GKV: Überschüsse bei 21,8 Milliarden Euro

Bereits seit Monaten wird über die Überschüsse bei den gesetzlichen Krankenkassen diskutiert, während die einen die Abschaffung der Praxisgebühr fordern, wollen andere die Beiträge direkt an die Versicherten auszahlen oder aber Rücklagen für die kommenden Jahre bilden. Nun wurde bekannt, dass die Reserven erneut angestiegen sind.

Reserven noch höher als bisher vermutet

Wie das Bundesgesundheitsministerium in Berlin mitteilte, liegen die Reserven derzeit bei 21,8 Milliarden Euro. Der Gesundheitsfonds habe demnach eine Reserve von 9 Milliarden Euro. Die Krankenkassen hätten hingegen im ersten Halbjahr des Jahres eine Reserve von insgesamt 12,8 Milliarden Euro angesammelt. Laut einer dpa-Meldung liegen immer mehr Krankenkassen damit über der gesetzlich zulässigen Obergrenze für die Finanzreserven. Diese dürften nur 1,5 Monatsausgaben betragen. Zwar wird für den Rest des Jahres eine deutliche Verringerung der Überschüsse erwartet. Dennoch wird heftig diskutiert, wie sich die Reserven am besten verwenden ließen.

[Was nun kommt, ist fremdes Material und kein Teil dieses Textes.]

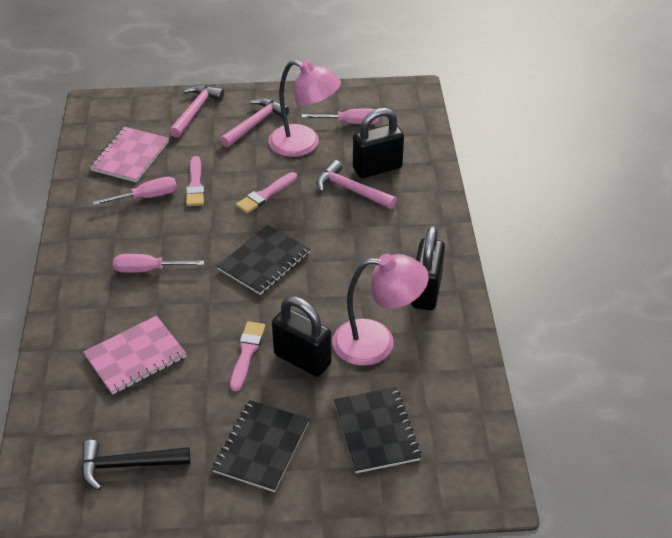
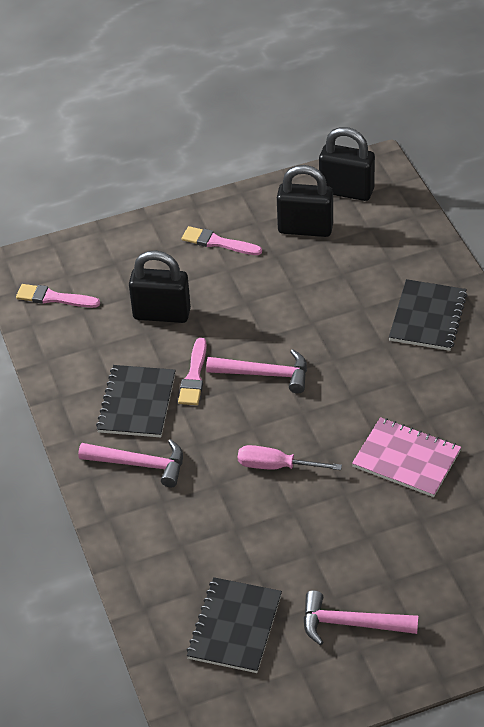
black hammer: [81,440,190,490] = 1 -> none = 0
pink lamp: [268,60,341,157] [332,254,429,366] = 2 -> none = 0
pink notebook: [83,316,187,395] [90,127,169,182] = 2 -> [352,417,461,497] = 1
pink screwdriver: [93,177,177,205] [113,254,204,273] [301,108,379,124] = 3 -> [238,445,342,470] = 1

Verwendung weiterhin umstritten

So ist bereits jetzt klar, dass weitere Überschüsse eher weniger zu erwarten sind. Das derzeitige Plus in den Kassen ist konjunkturbedingt und geht vor allem auf die gute Arbeitsmarktlage in diesem Jahr zurück. Aber hier wird ein Rückgang erwartet, zudem steigen weiterhin die Gesundheitskosten. Mittel- und Langfristig werden die gesetzlichen Krankenkassen eher mit Defiziten zu kämpfen haben, Ende des letzten und Anfang dieses Jahres beschäftigten mehrere Insolvenzen von Krankenkassen die Versicherungslandschaft. Daher fordern viele Experten eine Erhöhung der Obergrenze für die Reserven. FDP-Gesundheitsminister Bahr richtete sich in einem Appell an die Kassen und forderte stattdessen eine Prämienauszahlung. Generell verfolgt die FDP schon seit langem das Ziel, die Praxisgebühr abzuschaffen, auch dies wäre eine Verwendungsmöglichkeit für die Überschüsse.

Abschaffung der Praxisgebühr als Handel mit Arbeitsministerium?

Mit den neuen Zahlen dürfte die Diskussion wieder aufflammen. Eine mögliche Abschaffung der Praxisgebühr wird dabei wohl eher nur zustande kommen, wenn die FDP den Koalitionspartner Union überzeugt, oder dafür im Gegenzug eines der Projekte der Unionsfraktion unterstützt, wie zum Beispiel die Zuschussrente von Arbeitsministerin Ursula von der Leyen.